Expected value from random sampling: [ 0.99080139  1.00731992 -0.04053512]
Expected value from Gauss-Hermite: [1.00000000e+00 1.00000000e+00 5.55111512e-17]
Expected value from UT: [1. 1. 0.]


<IPython.core.display.Javascript object>

In this case, both the Gauss-Hermite method and the UT exactly (to machine precision) compute the expected value integral since the $f(\pmb{x})$ has terms involving polynomials of at most degree 3. However, the UT only needs 7 sigma points versus 27 for Gauss-Hermite.
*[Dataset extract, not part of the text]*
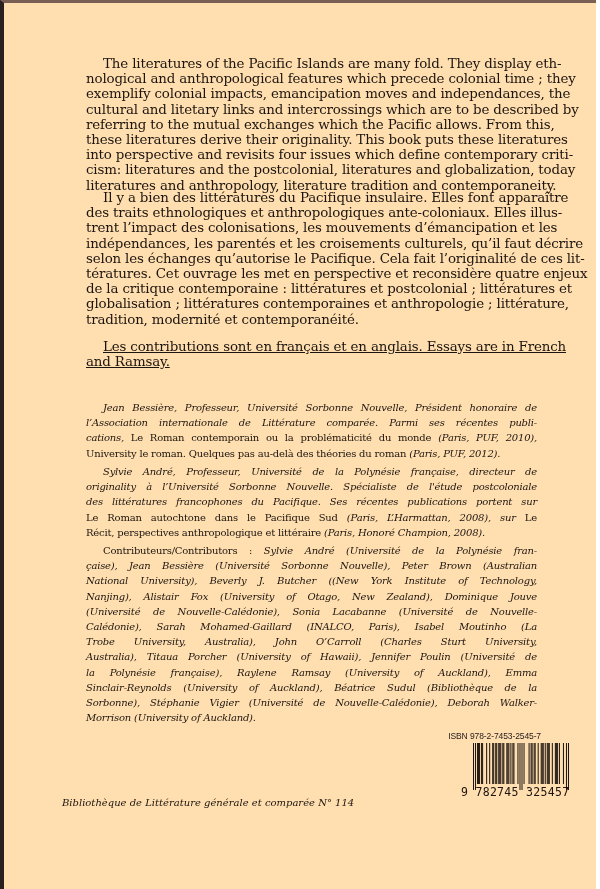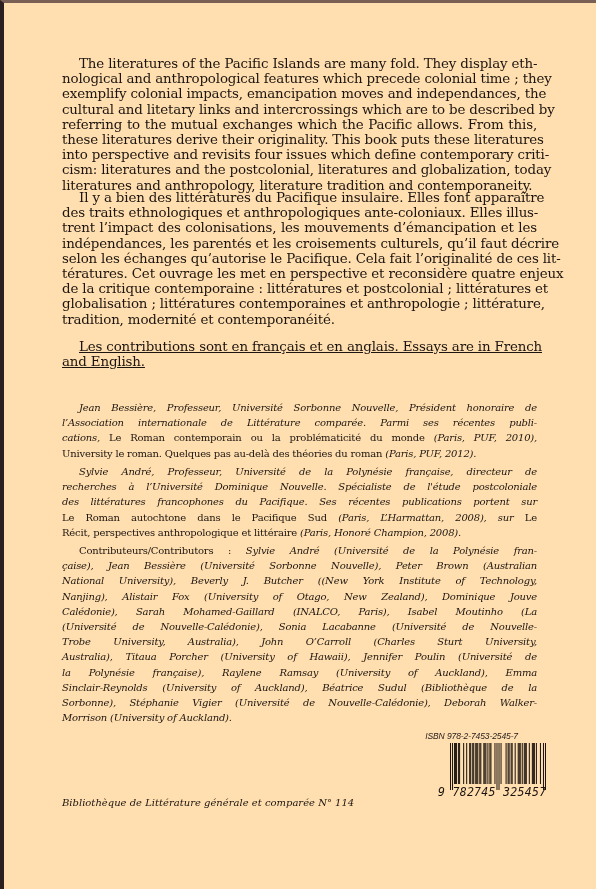"The literatures of the Pacific" .line { margin-left: none -> 24px }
Nice!

## Higher Order Terms and Integration Error

What about higher order polynomials or non-polynomial functions? A drawback of using a fixed number of sigma points versus taking random samples via MCMC methods is that the order of accuracy is necessarily fixed. For some nonlinear functions, the unscented approximation will be highly accurate (or even perfect), but for others, higher order polynomial terms in the Taylor series expansion for $f$ will result in integration errors. In contrast, MCMC methods can compute expectation integrals to arbitrary precision given enough samples. 
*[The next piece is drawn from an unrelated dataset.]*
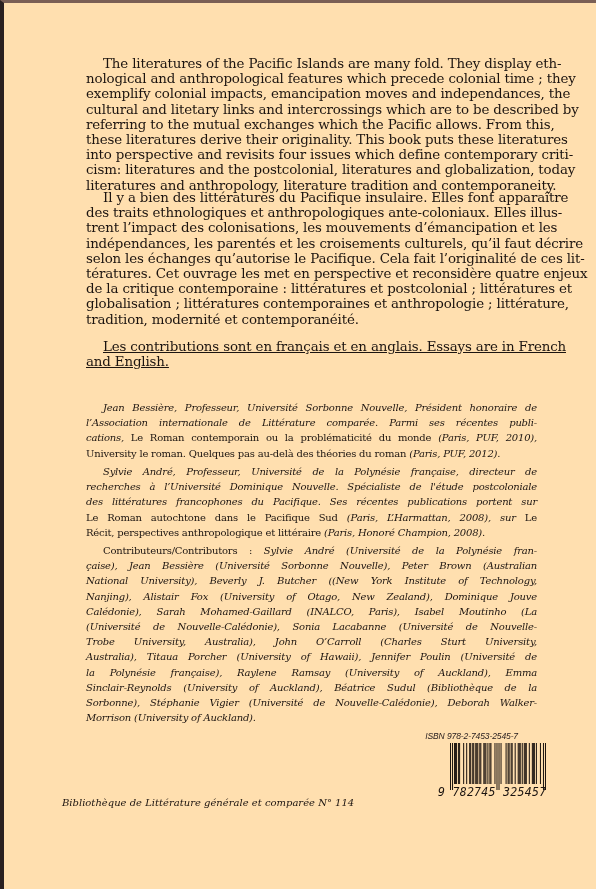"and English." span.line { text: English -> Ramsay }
Generally, the unscented transform provides more accurate estimates relative to the number of required sigma points. Different quadrature rules and different selections of the scaling parameters for those rules will affect their performance for a given problem. TUT includes algorithms for generating sigma points for several Gaussian quadrature rules with different numbers of sigma points and degrees of accuracy.